# Nipping my finger.... bad eyesight creeping in or annoyed?



## Nemo (Aug 3, 2010)

Hi there...

A few weeks ago... i went away for about 4 days, left my boyfriends mum to look after nemo my Buck. Which she did fantastically!
But since i have come back, hes been a bit more nippy! Has attacked my finger a few times, almost like he thinks im an intruder he dosent recognise.
Its almost like he dosent fully see who i am when i put my hand in, and tells me off for being in my space. 
The first thing i do is rub my hand in the cage bedding, i put my hand back to him and he dosent nip at all and realises its me.
Its almost like his eyesight isnt as good as it once was.

Hes 1 year and 3 months roughly, so i was wondering if this is old age creeping in?

Or

Is he annoyed with me for leaving him for 4 days?

Hes never been a nippy mouse before, only when ive had my hands in places and my own personal smell has gone off my hands.

Thanks for any feedback.....


----------



## jadeguppy (Jun 4, 2011)

Any chance you had the smell of food still on your hands? Have you changed lotions or something like that?


----------



## tinyhartmouseries (Dec 30, 2010)

You can pick him up in a TP tube and let him crawl out on your hands-he's probably just a bit unsocialized from the days apart from you. He just needs to have a refresher course in training, I'll bet. Just have clean hands when you work with him, and do so for at least 15 mins each day.

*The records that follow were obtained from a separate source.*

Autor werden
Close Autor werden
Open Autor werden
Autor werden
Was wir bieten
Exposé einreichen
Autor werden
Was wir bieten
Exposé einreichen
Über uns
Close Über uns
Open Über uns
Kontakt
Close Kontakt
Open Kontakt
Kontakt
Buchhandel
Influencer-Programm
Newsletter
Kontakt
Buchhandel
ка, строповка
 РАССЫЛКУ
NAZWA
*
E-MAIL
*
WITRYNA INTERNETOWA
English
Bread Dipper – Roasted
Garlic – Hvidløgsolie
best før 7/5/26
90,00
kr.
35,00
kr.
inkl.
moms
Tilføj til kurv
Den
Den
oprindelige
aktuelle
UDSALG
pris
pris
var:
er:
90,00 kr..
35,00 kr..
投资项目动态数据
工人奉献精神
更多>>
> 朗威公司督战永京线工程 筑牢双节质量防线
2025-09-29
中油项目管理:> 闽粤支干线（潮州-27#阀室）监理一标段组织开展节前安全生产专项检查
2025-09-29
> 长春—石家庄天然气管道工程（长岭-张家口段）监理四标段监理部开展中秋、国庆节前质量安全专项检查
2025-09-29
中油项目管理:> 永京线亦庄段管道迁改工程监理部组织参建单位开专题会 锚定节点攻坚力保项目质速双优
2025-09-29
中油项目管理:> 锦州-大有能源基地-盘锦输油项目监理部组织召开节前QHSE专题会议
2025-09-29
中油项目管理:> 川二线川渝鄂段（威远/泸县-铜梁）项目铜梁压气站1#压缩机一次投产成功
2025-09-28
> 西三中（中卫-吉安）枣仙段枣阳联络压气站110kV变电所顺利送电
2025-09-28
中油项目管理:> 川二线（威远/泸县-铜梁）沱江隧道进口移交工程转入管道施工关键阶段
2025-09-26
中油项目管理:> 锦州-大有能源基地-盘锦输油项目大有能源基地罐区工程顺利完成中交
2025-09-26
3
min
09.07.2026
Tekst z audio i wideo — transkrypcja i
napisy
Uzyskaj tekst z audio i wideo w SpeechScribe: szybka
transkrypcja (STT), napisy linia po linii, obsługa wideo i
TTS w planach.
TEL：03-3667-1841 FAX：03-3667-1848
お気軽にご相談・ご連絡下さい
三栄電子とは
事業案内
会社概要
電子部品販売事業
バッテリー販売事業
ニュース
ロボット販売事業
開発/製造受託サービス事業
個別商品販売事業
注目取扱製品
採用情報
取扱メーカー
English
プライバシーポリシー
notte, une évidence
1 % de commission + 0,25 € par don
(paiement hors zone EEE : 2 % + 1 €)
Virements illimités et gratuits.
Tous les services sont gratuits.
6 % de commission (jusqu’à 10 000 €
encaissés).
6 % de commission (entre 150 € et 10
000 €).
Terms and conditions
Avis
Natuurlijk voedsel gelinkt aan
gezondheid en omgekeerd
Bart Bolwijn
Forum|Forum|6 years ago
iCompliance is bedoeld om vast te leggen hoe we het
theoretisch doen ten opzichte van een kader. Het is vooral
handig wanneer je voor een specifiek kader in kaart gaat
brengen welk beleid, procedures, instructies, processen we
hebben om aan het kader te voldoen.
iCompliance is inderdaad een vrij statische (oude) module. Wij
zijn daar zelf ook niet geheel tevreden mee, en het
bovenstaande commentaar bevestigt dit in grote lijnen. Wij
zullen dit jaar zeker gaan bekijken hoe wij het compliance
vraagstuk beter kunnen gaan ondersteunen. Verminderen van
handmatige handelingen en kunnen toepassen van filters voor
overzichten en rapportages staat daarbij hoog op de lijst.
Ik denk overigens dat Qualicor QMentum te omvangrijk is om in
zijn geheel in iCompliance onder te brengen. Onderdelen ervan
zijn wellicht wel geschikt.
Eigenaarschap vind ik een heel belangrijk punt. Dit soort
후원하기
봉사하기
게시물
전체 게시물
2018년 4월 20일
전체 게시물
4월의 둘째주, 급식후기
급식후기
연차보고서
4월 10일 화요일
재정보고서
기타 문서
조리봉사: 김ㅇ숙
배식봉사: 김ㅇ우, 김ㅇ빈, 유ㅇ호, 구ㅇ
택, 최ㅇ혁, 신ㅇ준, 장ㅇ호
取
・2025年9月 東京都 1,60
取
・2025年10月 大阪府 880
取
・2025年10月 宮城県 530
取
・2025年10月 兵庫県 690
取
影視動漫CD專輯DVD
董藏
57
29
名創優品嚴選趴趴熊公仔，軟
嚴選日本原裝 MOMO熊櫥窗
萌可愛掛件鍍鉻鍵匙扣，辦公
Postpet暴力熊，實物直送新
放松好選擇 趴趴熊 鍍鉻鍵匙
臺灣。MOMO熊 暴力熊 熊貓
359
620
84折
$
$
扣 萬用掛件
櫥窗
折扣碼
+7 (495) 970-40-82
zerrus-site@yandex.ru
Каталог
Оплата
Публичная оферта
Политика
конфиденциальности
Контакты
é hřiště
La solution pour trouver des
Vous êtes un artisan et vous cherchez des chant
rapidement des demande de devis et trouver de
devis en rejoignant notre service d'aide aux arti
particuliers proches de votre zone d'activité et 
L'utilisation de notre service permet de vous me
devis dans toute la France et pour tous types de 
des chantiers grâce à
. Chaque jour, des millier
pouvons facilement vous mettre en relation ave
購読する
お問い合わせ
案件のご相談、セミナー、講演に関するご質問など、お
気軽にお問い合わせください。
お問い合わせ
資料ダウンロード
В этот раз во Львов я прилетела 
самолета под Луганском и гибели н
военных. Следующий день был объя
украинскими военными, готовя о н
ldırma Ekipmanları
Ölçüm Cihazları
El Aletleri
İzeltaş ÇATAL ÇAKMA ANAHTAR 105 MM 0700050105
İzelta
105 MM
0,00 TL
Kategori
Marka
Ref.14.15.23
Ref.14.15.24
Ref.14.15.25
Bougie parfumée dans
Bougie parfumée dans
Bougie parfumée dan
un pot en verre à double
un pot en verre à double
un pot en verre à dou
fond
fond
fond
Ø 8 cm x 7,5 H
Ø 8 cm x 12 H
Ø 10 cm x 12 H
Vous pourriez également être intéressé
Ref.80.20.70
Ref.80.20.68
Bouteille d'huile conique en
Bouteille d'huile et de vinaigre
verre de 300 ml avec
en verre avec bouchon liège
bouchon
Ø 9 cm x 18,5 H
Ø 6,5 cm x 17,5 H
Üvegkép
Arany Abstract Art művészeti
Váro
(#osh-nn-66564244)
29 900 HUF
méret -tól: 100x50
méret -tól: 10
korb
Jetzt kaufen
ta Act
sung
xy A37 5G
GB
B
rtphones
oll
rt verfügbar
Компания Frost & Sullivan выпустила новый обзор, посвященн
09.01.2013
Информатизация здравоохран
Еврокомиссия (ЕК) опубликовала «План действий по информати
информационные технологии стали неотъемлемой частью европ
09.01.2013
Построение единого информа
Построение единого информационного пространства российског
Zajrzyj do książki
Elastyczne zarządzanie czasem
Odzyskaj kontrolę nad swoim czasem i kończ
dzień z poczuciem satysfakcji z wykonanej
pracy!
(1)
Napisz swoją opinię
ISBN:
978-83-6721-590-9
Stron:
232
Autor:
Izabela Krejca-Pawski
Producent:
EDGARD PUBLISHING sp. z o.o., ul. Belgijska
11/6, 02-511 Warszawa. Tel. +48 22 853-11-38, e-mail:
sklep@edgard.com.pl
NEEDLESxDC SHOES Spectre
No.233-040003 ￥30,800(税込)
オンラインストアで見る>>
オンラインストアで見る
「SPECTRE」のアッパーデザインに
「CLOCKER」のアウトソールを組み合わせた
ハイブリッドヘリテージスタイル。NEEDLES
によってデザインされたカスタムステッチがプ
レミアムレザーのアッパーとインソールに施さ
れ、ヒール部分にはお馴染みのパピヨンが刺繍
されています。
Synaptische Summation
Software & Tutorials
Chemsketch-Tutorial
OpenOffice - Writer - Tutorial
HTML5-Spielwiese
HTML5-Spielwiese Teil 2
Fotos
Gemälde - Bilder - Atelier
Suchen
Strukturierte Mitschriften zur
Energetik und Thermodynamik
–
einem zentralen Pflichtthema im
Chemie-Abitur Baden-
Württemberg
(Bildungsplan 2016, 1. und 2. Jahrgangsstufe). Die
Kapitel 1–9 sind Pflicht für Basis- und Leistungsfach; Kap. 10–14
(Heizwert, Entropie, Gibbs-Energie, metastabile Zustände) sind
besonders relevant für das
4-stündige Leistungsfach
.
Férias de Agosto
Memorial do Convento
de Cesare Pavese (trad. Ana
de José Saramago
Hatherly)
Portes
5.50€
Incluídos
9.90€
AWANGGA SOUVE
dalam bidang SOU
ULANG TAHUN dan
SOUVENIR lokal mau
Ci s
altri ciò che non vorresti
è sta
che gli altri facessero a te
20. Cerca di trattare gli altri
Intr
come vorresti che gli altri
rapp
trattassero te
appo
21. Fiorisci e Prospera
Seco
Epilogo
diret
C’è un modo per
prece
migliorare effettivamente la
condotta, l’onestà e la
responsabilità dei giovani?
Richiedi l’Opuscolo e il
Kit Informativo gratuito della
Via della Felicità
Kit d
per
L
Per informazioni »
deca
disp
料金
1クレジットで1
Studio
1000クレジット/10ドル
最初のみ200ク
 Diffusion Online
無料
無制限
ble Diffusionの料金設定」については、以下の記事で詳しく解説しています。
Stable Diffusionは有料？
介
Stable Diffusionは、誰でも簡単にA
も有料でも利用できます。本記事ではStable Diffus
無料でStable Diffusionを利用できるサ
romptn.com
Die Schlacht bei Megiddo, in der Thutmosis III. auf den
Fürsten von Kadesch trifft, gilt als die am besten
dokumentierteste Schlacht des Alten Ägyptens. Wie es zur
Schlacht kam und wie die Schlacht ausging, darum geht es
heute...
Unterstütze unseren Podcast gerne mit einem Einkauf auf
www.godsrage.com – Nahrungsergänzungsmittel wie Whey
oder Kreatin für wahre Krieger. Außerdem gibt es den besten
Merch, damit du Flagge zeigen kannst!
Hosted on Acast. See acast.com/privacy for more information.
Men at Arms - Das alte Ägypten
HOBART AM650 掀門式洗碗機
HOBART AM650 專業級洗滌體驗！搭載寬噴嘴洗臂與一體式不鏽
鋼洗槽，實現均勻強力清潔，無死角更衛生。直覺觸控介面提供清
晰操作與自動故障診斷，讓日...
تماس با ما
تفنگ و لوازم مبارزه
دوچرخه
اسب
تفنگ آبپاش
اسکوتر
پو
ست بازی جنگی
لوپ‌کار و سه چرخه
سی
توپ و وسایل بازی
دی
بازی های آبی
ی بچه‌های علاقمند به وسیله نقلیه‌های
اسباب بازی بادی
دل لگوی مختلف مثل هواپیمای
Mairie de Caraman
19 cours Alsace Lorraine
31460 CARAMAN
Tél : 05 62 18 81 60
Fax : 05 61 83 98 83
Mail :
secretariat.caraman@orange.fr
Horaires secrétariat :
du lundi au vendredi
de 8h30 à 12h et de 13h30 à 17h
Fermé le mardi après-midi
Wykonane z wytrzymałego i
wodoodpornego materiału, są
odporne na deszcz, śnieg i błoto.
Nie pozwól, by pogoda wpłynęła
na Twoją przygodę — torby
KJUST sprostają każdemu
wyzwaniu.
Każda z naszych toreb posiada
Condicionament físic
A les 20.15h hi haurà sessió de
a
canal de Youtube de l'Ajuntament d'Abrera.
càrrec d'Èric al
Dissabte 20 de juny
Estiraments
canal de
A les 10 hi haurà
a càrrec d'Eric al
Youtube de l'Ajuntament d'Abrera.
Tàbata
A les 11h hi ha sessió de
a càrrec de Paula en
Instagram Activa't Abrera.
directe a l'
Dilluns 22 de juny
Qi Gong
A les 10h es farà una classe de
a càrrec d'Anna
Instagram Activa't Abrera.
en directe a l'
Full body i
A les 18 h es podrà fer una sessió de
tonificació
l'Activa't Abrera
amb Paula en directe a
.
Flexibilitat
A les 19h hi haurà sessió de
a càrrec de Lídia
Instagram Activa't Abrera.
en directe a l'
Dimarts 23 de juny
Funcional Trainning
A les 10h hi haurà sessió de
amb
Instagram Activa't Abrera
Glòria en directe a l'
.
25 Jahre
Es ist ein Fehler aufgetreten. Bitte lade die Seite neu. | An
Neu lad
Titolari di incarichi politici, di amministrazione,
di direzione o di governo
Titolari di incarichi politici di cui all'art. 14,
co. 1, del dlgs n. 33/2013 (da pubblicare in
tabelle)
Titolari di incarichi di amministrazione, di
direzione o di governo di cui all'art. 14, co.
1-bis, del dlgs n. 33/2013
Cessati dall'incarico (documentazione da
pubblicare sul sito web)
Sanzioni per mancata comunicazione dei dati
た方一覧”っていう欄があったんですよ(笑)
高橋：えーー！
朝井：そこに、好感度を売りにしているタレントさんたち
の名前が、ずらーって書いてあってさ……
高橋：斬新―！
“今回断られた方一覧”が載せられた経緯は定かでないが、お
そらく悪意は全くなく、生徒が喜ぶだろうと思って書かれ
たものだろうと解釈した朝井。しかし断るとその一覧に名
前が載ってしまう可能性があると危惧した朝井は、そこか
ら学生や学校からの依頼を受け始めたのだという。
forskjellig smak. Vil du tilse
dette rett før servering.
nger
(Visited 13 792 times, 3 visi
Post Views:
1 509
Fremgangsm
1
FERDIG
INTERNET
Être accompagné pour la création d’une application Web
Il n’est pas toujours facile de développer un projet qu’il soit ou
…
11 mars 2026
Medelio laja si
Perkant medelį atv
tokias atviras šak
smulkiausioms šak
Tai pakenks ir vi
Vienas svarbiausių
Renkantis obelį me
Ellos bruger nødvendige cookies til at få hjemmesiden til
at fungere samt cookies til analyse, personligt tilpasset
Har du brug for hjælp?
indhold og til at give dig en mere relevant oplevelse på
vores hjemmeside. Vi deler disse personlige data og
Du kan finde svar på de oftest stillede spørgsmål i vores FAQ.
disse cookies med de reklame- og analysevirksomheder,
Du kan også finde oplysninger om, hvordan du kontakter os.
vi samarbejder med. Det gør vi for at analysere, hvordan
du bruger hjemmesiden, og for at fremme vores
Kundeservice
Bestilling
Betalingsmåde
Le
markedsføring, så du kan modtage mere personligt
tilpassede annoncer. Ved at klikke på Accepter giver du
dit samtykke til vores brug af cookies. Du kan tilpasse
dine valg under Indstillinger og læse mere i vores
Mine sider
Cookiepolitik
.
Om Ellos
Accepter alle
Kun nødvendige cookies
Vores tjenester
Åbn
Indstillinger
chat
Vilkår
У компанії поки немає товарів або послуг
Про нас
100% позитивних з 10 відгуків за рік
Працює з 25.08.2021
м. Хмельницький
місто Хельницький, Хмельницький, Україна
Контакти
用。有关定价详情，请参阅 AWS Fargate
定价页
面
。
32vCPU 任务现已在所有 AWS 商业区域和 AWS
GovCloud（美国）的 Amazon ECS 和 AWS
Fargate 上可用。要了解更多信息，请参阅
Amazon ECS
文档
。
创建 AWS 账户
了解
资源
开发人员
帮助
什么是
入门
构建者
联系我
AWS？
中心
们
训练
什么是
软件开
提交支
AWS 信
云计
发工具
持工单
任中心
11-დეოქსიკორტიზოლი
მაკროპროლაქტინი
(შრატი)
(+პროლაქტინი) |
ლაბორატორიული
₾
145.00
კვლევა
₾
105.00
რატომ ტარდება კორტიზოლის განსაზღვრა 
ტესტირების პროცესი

I bet he can come back around!
Also, on a side note-despite their cute large black or red eyes, mice have VERY poor eyesight and can rarely see just a few inches in front of them. That shocked me when I learned that!


----------



## BlackCat99 (Jun 30, 2011)

isn't it amazing how bad their eye sight is? I would agree that it may just be that he was not handled enough while you were gone and needs a few days to get re-adjusted


----------



## Nemo (Aug 3, 2010)

Wow i knew their eyesight was bad, but i didnt realise itwas THAT bad. Only a few inches in front? i always thought it was more than a few inches. How amazing. Then maybe your right... maybe its not as good as when he was a we nipper anyway. coupled with me going away.
What leads me to believe its his eyesite is that he`s totally fine almost of the time. its just randomly when i catch him off guard, in a darker place, or when ive been cleaning and washing my hands and my scent has gone off them. If i rub my hands on me when it happens.... round my neck or face etc... hes fine!
Maybe ill just have to be a little more considerate when approaching him in the situations above.

Thank you everyone..... it has helped!!!

xx


----------



## tinyhartmouseries (Dec 30, 2010)

Good Luck Nemo!


----------